3. RESULTS-CURRENT ACHIEVEMENTS IN PD PHARMACOGENOMICS

3.1. Pharmacogenetic Studies of Levodopa

Levodopa is one of the most commonly used and effective drugs for PD treatment. Most pharmacogenomic studies have explored polymorphisms associated with its response and adverse effects. The investigated genes were mainly those involved in levodopa metabolism, transport, and excretion, including the catecholamine-o-methyltransferase (COMT) gene, the dopamine receptors (DRD1-5) gene, the dopamine transporter (DAT) gene, the dopa decarboxylase enzyme (DDC) related genes and others [14-16]. Among them, the COMT gene has been confirmed to play a role in levodopa response.

3.1.1. COMT Genes

The COMT gene is localized on chromosome 22q11.1-q11.2. It encodes catecholamine-o-methyltransferase (COMT), which converts levodopa into 3-O-methyldopa in the body [17]. Elevated levels of COMT increase the degradation of L-levodopa, thereby reducing its effectiveness. Conversely, combining levodopa with COMT inhibitors enhances its efficacy. G1947A polymorphism (also called RS4680) in exon 4 of the COMT gene changes valine (Val) to methionine (Met) at amino acid 158 of the COMT enzyme, affecting the thermal instability of the enzyme and decreasing its activity [18]. Studies have found that COMT enzyme activity varies greatly among individuals. Three phenotypes have been characterized: high activity, moderate activity, and low activity in the population, which are determined by co-dominantly inherited COMT-H (high) and COMT-L (low) alleles. Their genotypes include COMT-HH (Val/Val), COMT-HL (Val/Met), and COMT-LL (Met/Met) [19, 20]. Several experiments have confirmed that the COMT genotype affects the efficacy of levodopa. Generally, other conditions held constant, patients with a highly active COMT (COMT-HH) phenotype tend to require a larger dose of levodopa than those with a lowly active COMT (COMT-LL) phenotype. Bialecka and his colleagues divided 95 patients with sporadic PD into two groups based on daily levodopa dose: group 1 received levodopa at dose > 500 mg per day and group 2 received levodopa at dose < 500 mg per day. They found that the COMT-LL genotype was more common in group 2 than in group 1 [21]. A study by Cheshire et al. examined the effect of COMT, MAO-A, and BDNF polymorphisms on levodopa response in 285 patients with PD, establishing that homozygous COMT activity was associated with a higher maximum daily dose of levodopa [22]. These findings were recently corroborated by Sampaio et al. research [23]. Better clinical response to lower L-dopa doses in patients with low COMT activity may be explained by slower catabolism of the drug, more stable serum and CNS (central nervous system) drug concentrations, and lower levels of 3-O-MD. However, some studies showed no significant correlation between COMT gene polymorphism and levodopa use [24, 25].

.....

| What you need to do |
A. According to the PD pharmacogenomics passage, why might patients with low COMT activity respond better to lower L-dopa doses? Answer in one to three sentences.
B. On which chromosome region does the PD pharmacogenomics passage place the COMT gene?
C. Continue the PD pharmacogenomics passage from its last sentence.
The records come from a different source than the PD pharmacogenomics passage.

.....

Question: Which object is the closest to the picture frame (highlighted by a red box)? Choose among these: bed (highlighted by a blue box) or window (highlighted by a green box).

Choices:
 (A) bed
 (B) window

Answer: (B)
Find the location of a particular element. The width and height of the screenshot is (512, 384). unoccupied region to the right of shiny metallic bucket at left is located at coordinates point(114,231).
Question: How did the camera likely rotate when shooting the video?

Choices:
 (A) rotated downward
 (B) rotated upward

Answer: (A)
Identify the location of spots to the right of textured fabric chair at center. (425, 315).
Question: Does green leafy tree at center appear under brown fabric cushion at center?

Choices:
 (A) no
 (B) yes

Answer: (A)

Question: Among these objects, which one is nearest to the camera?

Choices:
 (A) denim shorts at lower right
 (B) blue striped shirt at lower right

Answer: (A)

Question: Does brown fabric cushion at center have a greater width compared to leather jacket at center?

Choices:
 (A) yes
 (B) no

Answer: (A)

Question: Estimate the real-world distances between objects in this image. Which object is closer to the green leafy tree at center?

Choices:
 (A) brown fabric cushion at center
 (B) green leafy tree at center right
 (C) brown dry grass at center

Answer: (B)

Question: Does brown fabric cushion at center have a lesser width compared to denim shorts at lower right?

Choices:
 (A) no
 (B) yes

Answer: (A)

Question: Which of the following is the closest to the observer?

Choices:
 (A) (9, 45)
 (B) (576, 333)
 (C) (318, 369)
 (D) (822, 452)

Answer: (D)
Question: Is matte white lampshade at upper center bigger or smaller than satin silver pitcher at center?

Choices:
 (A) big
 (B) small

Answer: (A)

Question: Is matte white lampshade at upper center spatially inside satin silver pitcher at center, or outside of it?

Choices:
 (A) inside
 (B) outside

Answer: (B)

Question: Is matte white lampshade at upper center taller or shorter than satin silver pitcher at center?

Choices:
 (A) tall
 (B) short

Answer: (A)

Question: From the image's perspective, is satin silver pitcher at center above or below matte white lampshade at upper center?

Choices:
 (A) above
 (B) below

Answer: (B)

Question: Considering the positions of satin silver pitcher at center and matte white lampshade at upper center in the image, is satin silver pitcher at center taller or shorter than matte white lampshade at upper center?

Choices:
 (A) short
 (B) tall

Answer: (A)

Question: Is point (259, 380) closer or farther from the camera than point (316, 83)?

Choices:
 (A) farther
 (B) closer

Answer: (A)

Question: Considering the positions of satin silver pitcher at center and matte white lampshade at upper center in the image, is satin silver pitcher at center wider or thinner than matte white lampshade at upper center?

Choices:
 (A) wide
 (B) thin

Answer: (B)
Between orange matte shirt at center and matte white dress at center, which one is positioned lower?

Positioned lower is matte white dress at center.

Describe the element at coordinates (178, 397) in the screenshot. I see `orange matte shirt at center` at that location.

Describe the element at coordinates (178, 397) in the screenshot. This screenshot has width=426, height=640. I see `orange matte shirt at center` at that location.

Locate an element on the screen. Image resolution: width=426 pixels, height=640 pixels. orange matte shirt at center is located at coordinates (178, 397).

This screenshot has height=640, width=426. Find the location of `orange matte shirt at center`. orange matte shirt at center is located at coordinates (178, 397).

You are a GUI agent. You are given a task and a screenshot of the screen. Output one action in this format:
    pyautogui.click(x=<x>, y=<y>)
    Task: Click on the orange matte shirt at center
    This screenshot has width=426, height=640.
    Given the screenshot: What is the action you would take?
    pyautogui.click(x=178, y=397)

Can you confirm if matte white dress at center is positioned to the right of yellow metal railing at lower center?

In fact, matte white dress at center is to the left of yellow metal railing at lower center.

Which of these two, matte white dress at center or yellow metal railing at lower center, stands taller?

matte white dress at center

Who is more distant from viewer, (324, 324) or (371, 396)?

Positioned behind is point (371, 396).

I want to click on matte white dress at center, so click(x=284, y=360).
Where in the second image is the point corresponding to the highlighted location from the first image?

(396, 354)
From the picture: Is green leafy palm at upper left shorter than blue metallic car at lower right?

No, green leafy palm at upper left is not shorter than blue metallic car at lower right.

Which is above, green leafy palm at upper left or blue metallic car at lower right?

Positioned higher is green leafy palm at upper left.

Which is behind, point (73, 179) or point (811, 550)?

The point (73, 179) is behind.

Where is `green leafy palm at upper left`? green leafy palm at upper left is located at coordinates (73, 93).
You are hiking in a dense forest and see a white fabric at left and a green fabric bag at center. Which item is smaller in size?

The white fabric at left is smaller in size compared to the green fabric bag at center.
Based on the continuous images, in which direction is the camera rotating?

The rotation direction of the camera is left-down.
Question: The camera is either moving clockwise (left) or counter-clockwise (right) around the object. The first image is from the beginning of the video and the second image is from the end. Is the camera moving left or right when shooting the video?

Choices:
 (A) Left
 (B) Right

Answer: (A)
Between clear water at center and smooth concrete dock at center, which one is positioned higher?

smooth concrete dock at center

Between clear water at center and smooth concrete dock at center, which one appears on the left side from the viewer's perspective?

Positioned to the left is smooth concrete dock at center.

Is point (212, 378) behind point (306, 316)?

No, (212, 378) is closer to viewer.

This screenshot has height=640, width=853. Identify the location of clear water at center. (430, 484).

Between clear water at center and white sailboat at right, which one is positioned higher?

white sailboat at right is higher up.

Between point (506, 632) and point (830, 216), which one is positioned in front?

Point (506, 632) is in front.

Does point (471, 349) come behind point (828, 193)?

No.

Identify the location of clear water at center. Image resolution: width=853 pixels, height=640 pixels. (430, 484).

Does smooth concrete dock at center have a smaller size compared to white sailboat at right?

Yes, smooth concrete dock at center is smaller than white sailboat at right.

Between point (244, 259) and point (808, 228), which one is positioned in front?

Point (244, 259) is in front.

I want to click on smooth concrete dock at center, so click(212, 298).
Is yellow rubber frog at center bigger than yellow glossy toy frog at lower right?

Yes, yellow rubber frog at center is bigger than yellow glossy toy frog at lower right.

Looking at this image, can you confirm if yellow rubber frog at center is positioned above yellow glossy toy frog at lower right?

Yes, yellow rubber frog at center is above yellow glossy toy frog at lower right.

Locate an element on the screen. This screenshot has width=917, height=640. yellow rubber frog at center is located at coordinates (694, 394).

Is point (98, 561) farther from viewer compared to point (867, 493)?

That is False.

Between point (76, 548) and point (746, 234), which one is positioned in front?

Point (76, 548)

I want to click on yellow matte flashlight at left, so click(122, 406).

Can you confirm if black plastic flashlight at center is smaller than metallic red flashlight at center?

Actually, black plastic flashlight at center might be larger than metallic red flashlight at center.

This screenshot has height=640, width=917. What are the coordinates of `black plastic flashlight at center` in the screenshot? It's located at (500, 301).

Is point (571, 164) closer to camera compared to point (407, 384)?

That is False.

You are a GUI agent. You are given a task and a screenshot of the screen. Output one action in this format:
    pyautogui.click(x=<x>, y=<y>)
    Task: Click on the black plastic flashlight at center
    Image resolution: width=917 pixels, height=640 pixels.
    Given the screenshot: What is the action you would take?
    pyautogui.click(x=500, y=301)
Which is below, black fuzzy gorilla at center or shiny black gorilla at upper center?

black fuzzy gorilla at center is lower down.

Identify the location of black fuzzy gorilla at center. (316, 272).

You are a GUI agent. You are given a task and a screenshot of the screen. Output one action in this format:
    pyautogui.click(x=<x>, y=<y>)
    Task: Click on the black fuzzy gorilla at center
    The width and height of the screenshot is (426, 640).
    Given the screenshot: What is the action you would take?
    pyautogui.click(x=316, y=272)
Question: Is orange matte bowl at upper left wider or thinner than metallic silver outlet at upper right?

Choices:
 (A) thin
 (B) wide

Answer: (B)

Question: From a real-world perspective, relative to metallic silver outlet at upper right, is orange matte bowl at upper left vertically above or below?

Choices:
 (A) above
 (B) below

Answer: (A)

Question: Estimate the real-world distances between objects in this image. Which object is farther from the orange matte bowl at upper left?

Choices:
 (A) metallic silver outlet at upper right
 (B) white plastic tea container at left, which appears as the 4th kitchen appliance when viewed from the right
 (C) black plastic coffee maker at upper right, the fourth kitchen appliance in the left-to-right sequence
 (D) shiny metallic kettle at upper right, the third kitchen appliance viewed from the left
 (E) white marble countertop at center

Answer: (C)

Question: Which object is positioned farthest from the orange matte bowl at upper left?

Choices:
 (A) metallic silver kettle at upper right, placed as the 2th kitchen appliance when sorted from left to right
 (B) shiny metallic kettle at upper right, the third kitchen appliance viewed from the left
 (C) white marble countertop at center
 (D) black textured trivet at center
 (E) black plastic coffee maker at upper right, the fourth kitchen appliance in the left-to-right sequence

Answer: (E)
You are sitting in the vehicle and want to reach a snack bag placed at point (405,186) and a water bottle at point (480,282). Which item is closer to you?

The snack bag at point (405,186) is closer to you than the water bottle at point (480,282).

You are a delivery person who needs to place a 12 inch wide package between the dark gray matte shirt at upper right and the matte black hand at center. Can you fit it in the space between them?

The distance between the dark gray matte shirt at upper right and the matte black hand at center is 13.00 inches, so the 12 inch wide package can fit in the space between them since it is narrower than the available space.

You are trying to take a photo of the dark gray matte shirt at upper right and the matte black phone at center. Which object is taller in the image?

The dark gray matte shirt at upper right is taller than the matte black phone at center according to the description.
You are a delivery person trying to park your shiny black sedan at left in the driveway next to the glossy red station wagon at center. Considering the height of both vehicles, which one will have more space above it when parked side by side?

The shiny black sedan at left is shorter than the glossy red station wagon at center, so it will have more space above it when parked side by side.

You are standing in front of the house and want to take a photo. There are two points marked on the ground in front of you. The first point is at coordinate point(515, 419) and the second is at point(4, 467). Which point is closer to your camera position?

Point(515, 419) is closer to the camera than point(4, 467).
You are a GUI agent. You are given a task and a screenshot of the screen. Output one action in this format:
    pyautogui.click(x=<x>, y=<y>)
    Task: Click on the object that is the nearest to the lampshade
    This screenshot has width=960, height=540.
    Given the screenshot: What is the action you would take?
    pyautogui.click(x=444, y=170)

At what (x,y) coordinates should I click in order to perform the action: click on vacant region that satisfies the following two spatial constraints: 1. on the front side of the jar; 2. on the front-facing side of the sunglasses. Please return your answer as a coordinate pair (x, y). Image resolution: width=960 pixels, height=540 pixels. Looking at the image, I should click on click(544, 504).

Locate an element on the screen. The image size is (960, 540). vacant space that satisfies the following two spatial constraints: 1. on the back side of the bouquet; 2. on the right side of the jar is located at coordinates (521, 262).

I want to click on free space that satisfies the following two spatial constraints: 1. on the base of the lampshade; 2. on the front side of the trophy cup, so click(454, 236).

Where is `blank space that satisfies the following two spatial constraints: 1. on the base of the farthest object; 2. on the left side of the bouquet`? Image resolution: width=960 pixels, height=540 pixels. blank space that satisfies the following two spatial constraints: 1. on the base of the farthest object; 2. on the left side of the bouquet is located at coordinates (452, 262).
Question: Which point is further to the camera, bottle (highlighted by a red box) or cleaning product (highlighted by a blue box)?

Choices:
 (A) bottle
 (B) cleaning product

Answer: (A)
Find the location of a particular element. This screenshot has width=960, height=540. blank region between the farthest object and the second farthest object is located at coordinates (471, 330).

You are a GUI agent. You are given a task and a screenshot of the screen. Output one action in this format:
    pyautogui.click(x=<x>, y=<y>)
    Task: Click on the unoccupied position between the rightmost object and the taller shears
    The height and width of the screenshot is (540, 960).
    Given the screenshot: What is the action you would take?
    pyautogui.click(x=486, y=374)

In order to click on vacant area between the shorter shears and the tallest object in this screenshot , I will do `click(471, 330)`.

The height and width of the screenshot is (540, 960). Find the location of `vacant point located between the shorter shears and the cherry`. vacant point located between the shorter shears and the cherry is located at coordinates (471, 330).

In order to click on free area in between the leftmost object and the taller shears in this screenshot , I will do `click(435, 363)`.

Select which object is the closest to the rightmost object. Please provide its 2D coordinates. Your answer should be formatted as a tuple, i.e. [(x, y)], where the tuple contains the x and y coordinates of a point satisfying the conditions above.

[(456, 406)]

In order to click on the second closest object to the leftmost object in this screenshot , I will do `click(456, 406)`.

.....

| Responses by task |
A. Low COMT activity slows the breakdown of the drug. This leads to more stable drug levels in the serum and central nervous system and to lower levels of 3-O-MD.

B. Chromosome 22q11.1-q11.2.

C.
3.1.2. DR Genes

Dopamine receptor genes DRD1, DRD2, DRD3, DRD4, and DRD5, encode dopamine receptors D1, D2, D3, D4, and D5, respectively. Current studies about DR gene polymorphism and drug response mainly focus on the effects of DRD2 and DRD3 gene polymorphisms on the severity of the side effects of dopamine preparation. Few studies have found that the DRD2 and DRD3 gene polymorphisms are associated with the maximum daily dose limit of levodopa tolerated by patients. DRD2 is located at 11q22-23, with its main genetic variant, TaqIA (RS1800497) [26] associated with movement effects, including movement fluctuations and disorders induced by L-dopa. TaqIA originally belonged to the DRD2 gene family but was later classified as the ANKK1 gene, which lies downstream of DRD2 and overlaps with DRD2. Kaiser et al. [27] found no correlation between DRD2/ANKK1 and the clinical characteristics of patients treated with L-dopa. In contrast, Dos Santos et al. found that DRD2/ANKK1 was significantly associated with increased doses of L-dopa in a 2019 study involving 195 patients with sporadic PD in Brazil [28].

3.1.3. SLC22A1, SLC6A3, and SV2C Genes

The solute carrier (SLC) transporter family is the second-largest membrane protein family in human cells, which is distributed on various biofilm structures in cells, including nuclear and cytoplasmic membranes. SLC susceptibility sites are potential therapeutic targets for various diseases, with SLC22A1 and SLC6A3 genes being clinically significant to PD pharmacogenomics. Becker et al. collected levodopa dosage for 7,983 PD patients aged over 55 years and found a higher dosage of levodopa in SLC22A1 gene carriers than that in the control group [29]. The SLC6A3 gene which encodes the dopamine transporter is highly expressed in dopaminergic neurons in the presynaptic midbrain. Previous studies have found that double-allelic mutations in the SLC6A3 gene cause dopamine transporter deficiency syndrome (DTDS), manifested as PD in infants. In a 2018 study, Altmann et al. conducted multiple regression analysis of levodopa dose and SLC6A3 gene in 224 patients demonstrating that SLC6A3 was associated with low doses of levodopa [30]. Similar results were found in the SV2C genome [30]. In contrast, MTHFR TT677 mutants had a lower daily levodopa dose [31].

It is evident that the studies reviewed on the pharmacogenomics of levodopa differ in the ethnicity of patients, choice of study sites, study endpoints, and methods of analysis. In particular, ethnic differences of study participants may explain the contradictory results of different studies.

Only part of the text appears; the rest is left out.